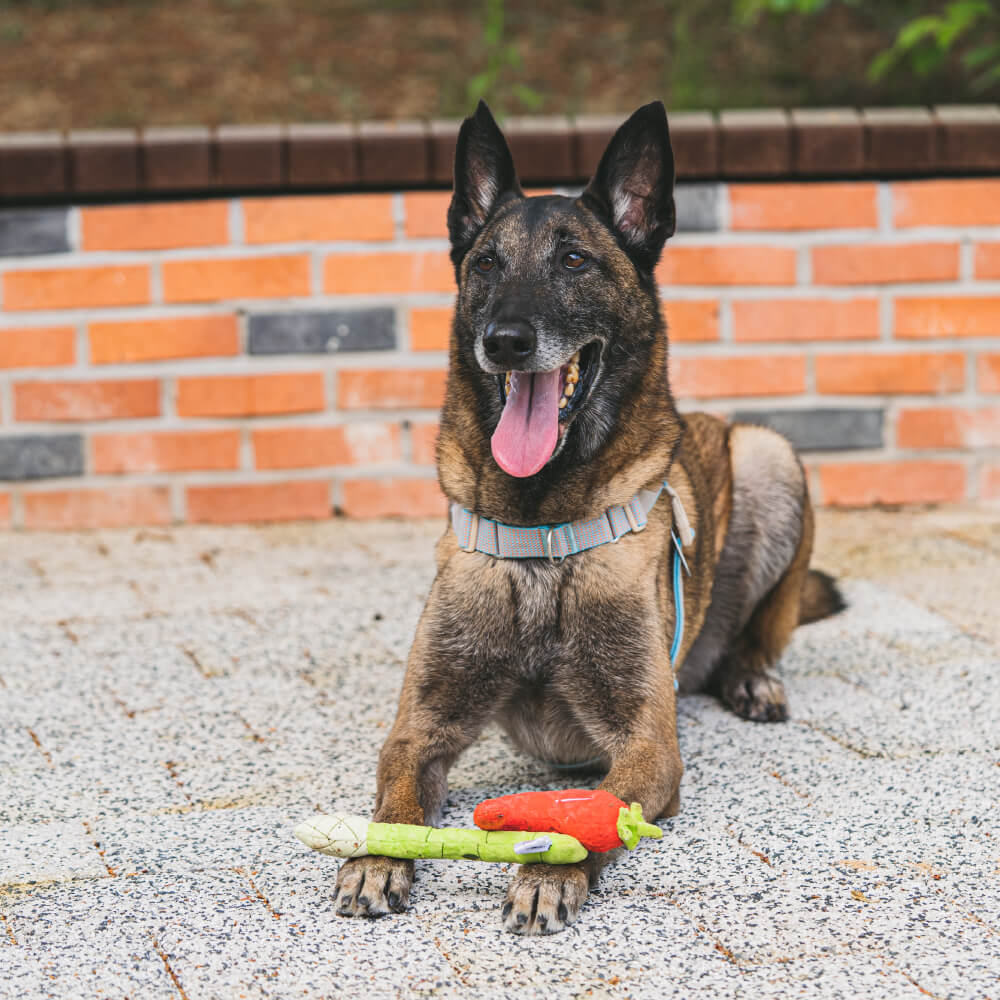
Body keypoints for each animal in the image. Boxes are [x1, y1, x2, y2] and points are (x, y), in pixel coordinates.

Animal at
§
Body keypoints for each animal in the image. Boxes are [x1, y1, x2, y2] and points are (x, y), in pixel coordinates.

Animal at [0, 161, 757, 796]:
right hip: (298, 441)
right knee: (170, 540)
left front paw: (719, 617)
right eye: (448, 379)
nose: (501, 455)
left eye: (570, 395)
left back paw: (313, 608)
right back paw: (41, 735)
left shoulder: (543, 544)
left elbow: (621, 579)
§
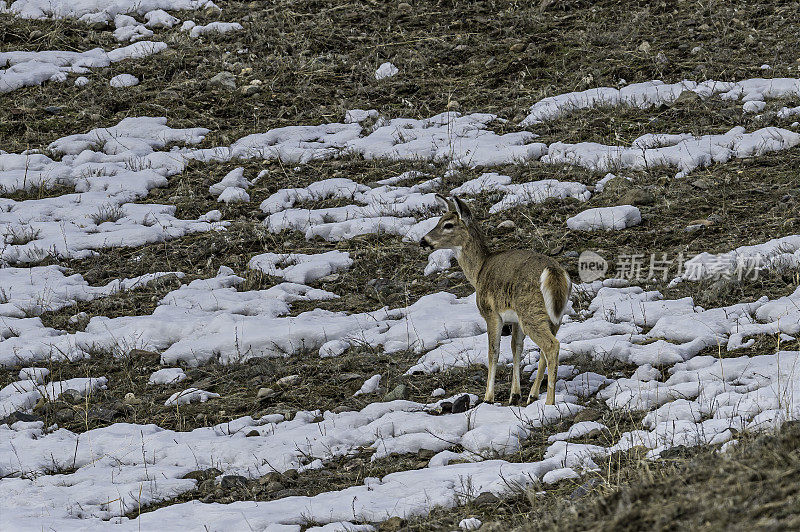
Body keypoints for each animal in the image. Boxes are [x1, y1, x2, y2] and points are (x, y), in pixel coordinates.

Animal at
§
**Task to carry out:**
All that is wanted is an exact copy of the lines above from the one with "nose: (501, 455)" through the one with "left elbow: (621, 579)", with both ends included.

**Result:**
nose: (501, 455)
left eye: (570, 395)
left back paw: (313, 608)
right back paw: (41, 735)
left shoulder: (543, 544)
left elbow: (621, 579)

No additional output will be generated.